With all of the sadness and destruction in Japan, and my heart being so poured out over it, I haven't had time to really think about Libya. Oh, and I'm a husband, a dad, a grad student, and an instructor...not much time for anything. Those are excuses for not writing, I know...but it's life.
So what do I think about Libya? Well, first of all, I used to dream about being at war with Tripoli as a boy. It was one of those countries that I just knew I would be a hero against. Maybe that was why I was practically beside myself when we started shooting.
I remember vividly when we went to war with Iraq. Again, I was on shore duty (Thank you Jesus for protecting me!).

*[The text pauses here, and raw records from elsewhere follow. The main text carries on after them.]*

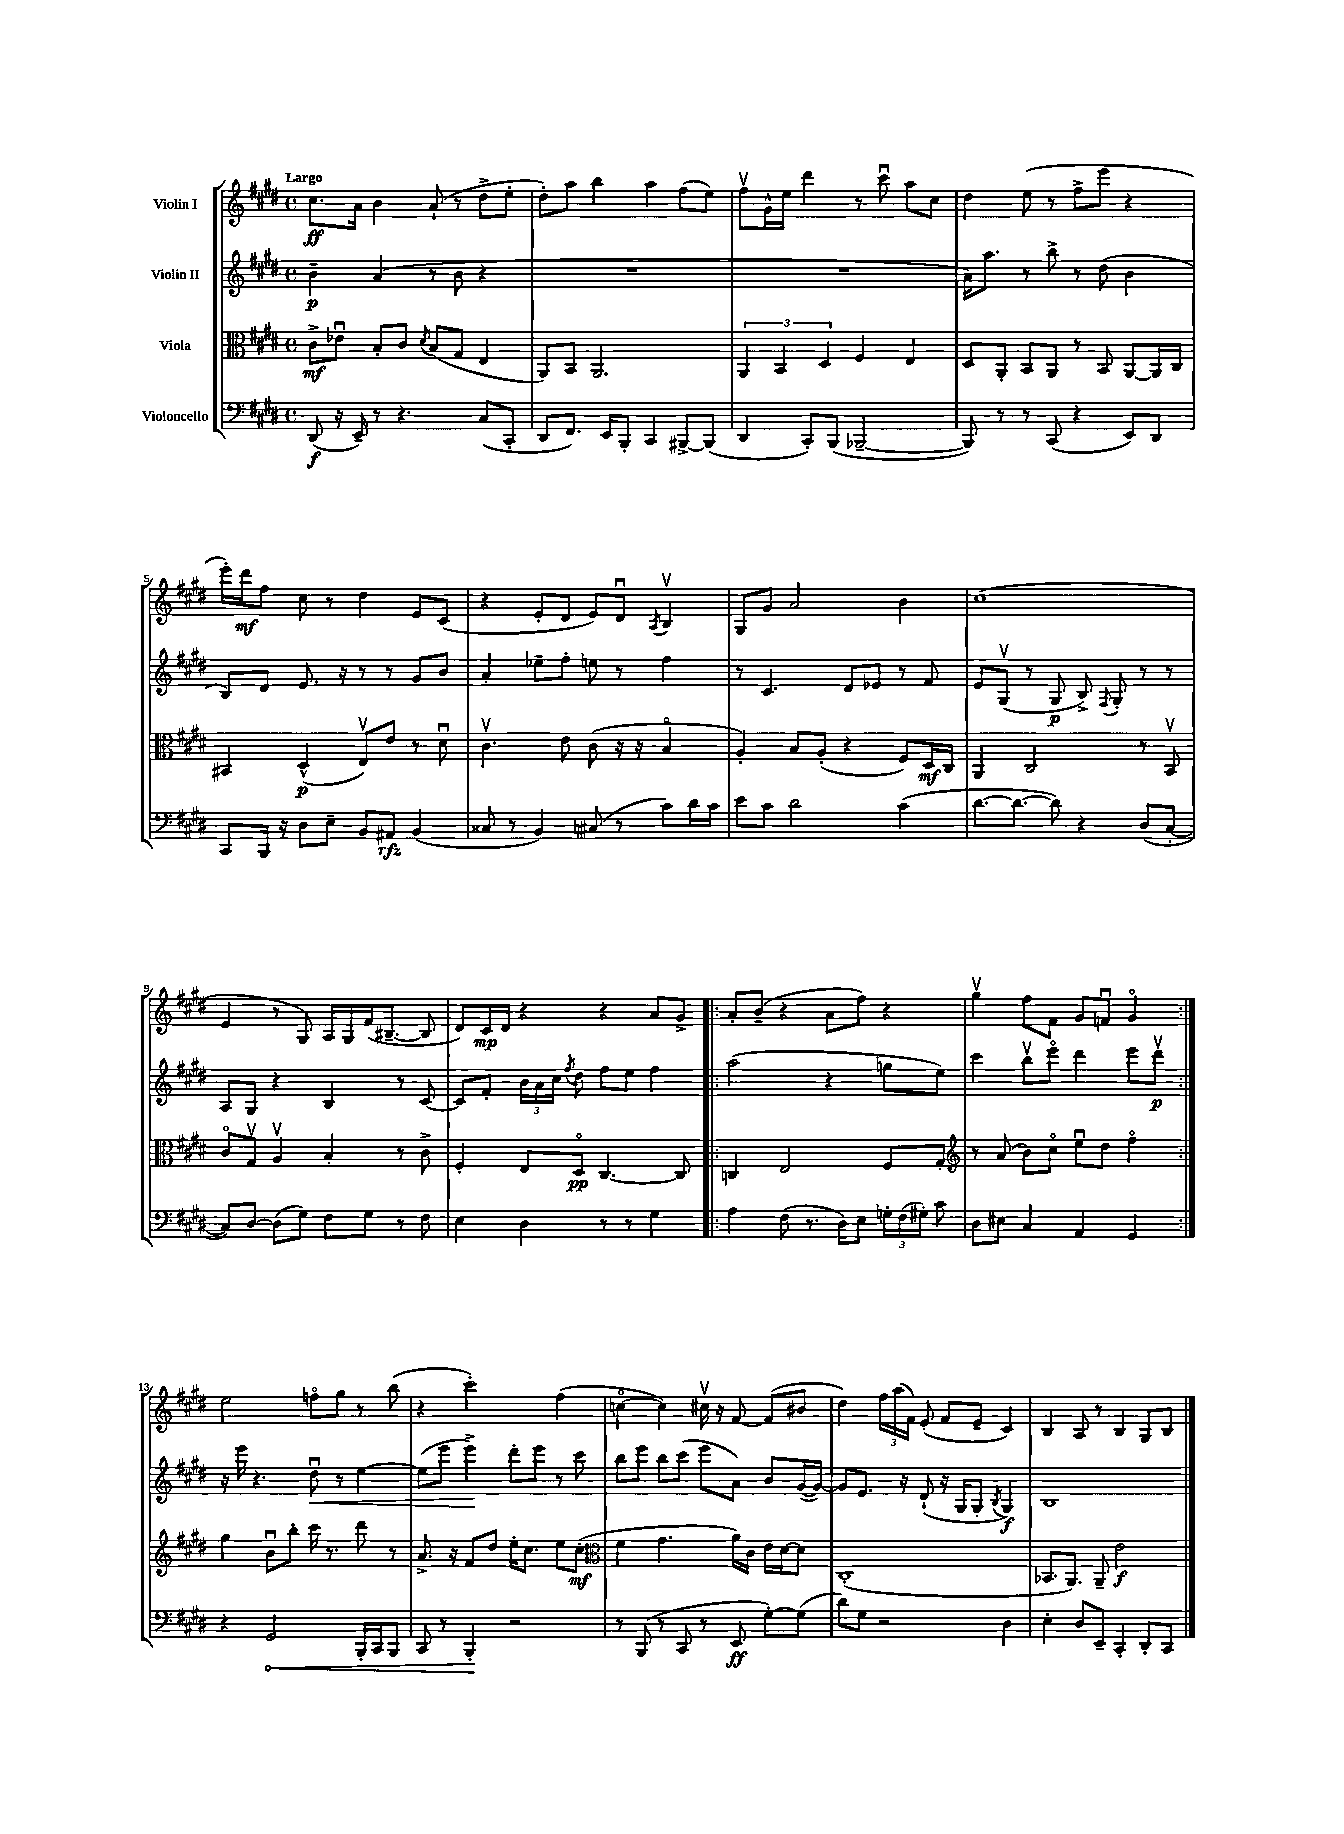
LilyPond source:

<<
\new StaffGroup <<
\new Staff = "s0" \with { instrumentName = "Violin I" } {
    \clef treble \key e \major \defaultTimeSignature \time 4/4 \tempo "Largo"
    \autoBeamOff cis''8.[\ff a'16] b'4 a'8-!( r8 dis''8[-> e''8]-. |
    dis''8[-.) a''8] b''4 a''4 fis''8[( e''8]) |
    fis''8[\upbow gis'16-^ e''16] dis'''4 r8 cis'''8\downbow a''8[ cis''8] |
    dis''4 e''8( r8 fis''8[-> e'''8] r4 |
    e'''16[-.) dis'''16\mf fis''8] cis''8 r8 dis''4 e'8[ cis'8]( |
    r4 e'8[-. dis'8] e'8[) dis'8]\downbow \acciaccatura { a8 } b4\upbow |
    gis8[ gis'8] a'2 b'4 |
    cis''1( |
    e'4 r8 gis8) a16[ gis16 fis'16( bis8.]~-- bis8 |
    dis'8[) cis'16\mp dis'16] r4 r4 a'8[ gis'8]-> |
    \repeat volta 2 { a'8[-. b'8]--( r4 a'8[ fis''8]) r4 |
    gis''4\upbow fis''8[ fis'8] gis'8[ f'8]\downbow gis'4\flageolet | }
    e''2 f''8[\flageolet gis''8] r8 b''8( |
    r4 cis'''2-.) fis''4( |
    c''4~\flageolet c''4) cis''16\upbow r16 fis'8~ fis'8[( bis'8] |
    dis''4) \tuplet 3/2 { fis''16[ a''16( fis'16]) } e'8-.( fis'8[ e'8]-- cis'4) |
    b4 a8 r8 b4 gis8[ b8] \bar "|." |
}
\new Staff = "s1" \with { instrumentName = "Violin II" } {
    \clef treble \key e \major \defaultTimeSignature \time 4/4
    \autoBeamOff b'4--\p a'4( r8 b'8 r4 |
    R1 |
    R1 |
    a'16[) a''8.] r8 b''8-> r8 dis''8( b'4 |
    b8[) dis'8] e'8. r16 r8 r8 gis'8[ b'8] |
    a'4-. ees''8[-- fis''8]-. e''8 r8 fis''4 |
    r8 cis'4. dis'8[ ees'8] r8 fis'8 |
    e'8[ gis8]\upbow( r8 gis8\p b8->) \acciaccatura { fis8 } gis8-. r8 r8 |
    a8[ gis8] r4 b4 r8 cis'8~ |
    cis'8[ fis'8]-. \tuplet 3/2 { b'16[ a'16 cis''16] } \acciaccatura { fis''8 } dis''8 fis''8[ e''8] fis''4 |
    \repeat volta 2 { a''2( r4 g''8[ e''8]) |
    cis'''4 b''8[\upbow e'''8]\flageolet dis'''4 e'''8[ dis'''8]\upbow\p | }
    r16 e'''16 r4. dis''8\downbow\< r8 e''4~ |
    e''8[( e'''8] e'''4->\!) dis'''8[-. e'''8] r8 cis'''8 |
    b''8[ e'''8] b''8[ cis'''8]( e'''8[ a'8]) b'8[ gis'16~( gis'16]~) |
    gis'8[ e'8.] r16 dis'8-!( r16 gis16[ gis8]-. \acciaccatura { b8 } gis4\f) |
    b1 \bar "|." |
}
\new Staff = "s2" \with { instrumentName = "Viola" } {
    \clef alto \key e \major \defaultTimeSignature \time 4/4
    \autoBeamOff cis'8[->\mf ees'8]\downbow b8[-. cis'8] \acciaccatura { dis'8 } b8[( gis8] e4 |
    a,8[) b,8] a,2. |
    \tuplet 3/2 { a,4 b,4 dis4 } fis4 e4 |
    dis8[ a,8]-. b,8[ a,8] r8 b,8 a,8[~ a,16 cis16] |
    bis,4 dis4-^\p( e8[\upbow) e'8] r8 dis'8\downbow |
    cis'4.\upbow e'8 cis'8( r16 r16 b4\flageolet |
    a4-.) b8[ a8]-.( r4 fis8[) dis16\mf cis16] |
    a,4 cis2 r8 b,8\upbow |
    cis'8[\flageolet gis8]\upbow a4\upbow b4-. r8 cis'8-> |
    fis4-. e8[ dis8]\flageolet\pp cis4.~ cis8 |
    \repeat volta 2 { c4 e2 fis8[ gis8]-. |
    \clef treble r8 a'8( b'8[) cis''8]\flageolet e''8[\downbow dis''8] fis''4\flageolet | }
    gis''4 b'8[\downbow b''8]-. cis'''16 r8. dis'''8 r8 |
    a'8.-> r16 fis'8[ dis''8] e''16[-. cis''8.] e''8[ cis''8]-.\mf( |
    \clef alto fis'4 gis'4. a'16[) cis'16] e'16[ dis'16~ dis'8] |
    cis1-.( |
    bes,8.[ a,8.]) a,8-- e'2\f \bar "|." |
}
\new Staff = "s3" \with { instrumentName = "Violoncello" } {
    \clef bass \key e \major \defaultTimeSignature \time 4/4
    \autoBeamOff dis,8\f( r16 e,16--) r8 r4. cis8[( cis,8]-. |
    dis,8[ fis,8.]) e,16[ b,,8]-. cis,4 bis,,8[~-> bis,,8]( |
    dis,4 cis,8[-.) b,,8]( bes,,2~-- |
    bes,,8) r8 r8 cis,8( r4 e,8[) dis,8] |
    cis,8[ b,,16] r16 dis8[ e8]-- b,8[ ais,8]\rfz b,4( |
    cisis8 r8 b,4) cis8( r8 cis'8[) dis'16 cis'16] |
    e'8[ cis'8] dis'2 cis'4( |
    dis'8.[~ dis'8.]~ dis'8) r4 dis8[( cis8]~-. |
    cis8[) dis8]~ dis8[( gis8]) fis8[ gis8] r8 fis8 |
    e4 dis4 r8 r8 gis4 |
    \repeat volta 2 { a4 fis8( r8. dis16[) e8] \tuplet 3/2 { g16[-. fis16( gis16]-.) } cis'8 |
    dis8[ eis8] cis4 a,4 gis,4 | }
    r4 \once \override Hairpin.circled-tip = ##t gis,2\< b,,16[-. cis,16 b,,8] |
    cis,8 r8 b,,4-.\! r2 |
    r8 b,,8( r8 cis,8 r8 e,8\ff gis8[~-.) gis8]( |
    dis'8[) gis8] r2 dis4 |
    e4-. dis8[ e,8]-- cis,4-. dis,8[-. cis,8] \bar "|." |
}
>>
>>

I watched as an old Gunny, who was a Marine classifier, stared in disbelief and anger at the TV as it showed videos of our tanks moving across the border into Iraq. He was very upset. And it was all because he wanted to be there. He was a warrior...it was only right.
I don't know if I'm a warrior, but I am a sailor, and a true sailor will always be drawn to the sea, to do things that sailors do. When I heard that ships were firing missiles at Libya, I felt sadness and frustration. I've missed yet another shooting match. I've never been on a ship firing in anger. I've escorted carriers which launched planes against foreign powers, and I've spent time off of East Timor and Korea...but never have I been in a shooting match.
I'm not saying that I want to lose my life in some sort of martyr's battle. I'm just saying that I wish I had been over there for the fight. Can any of you old salts understand?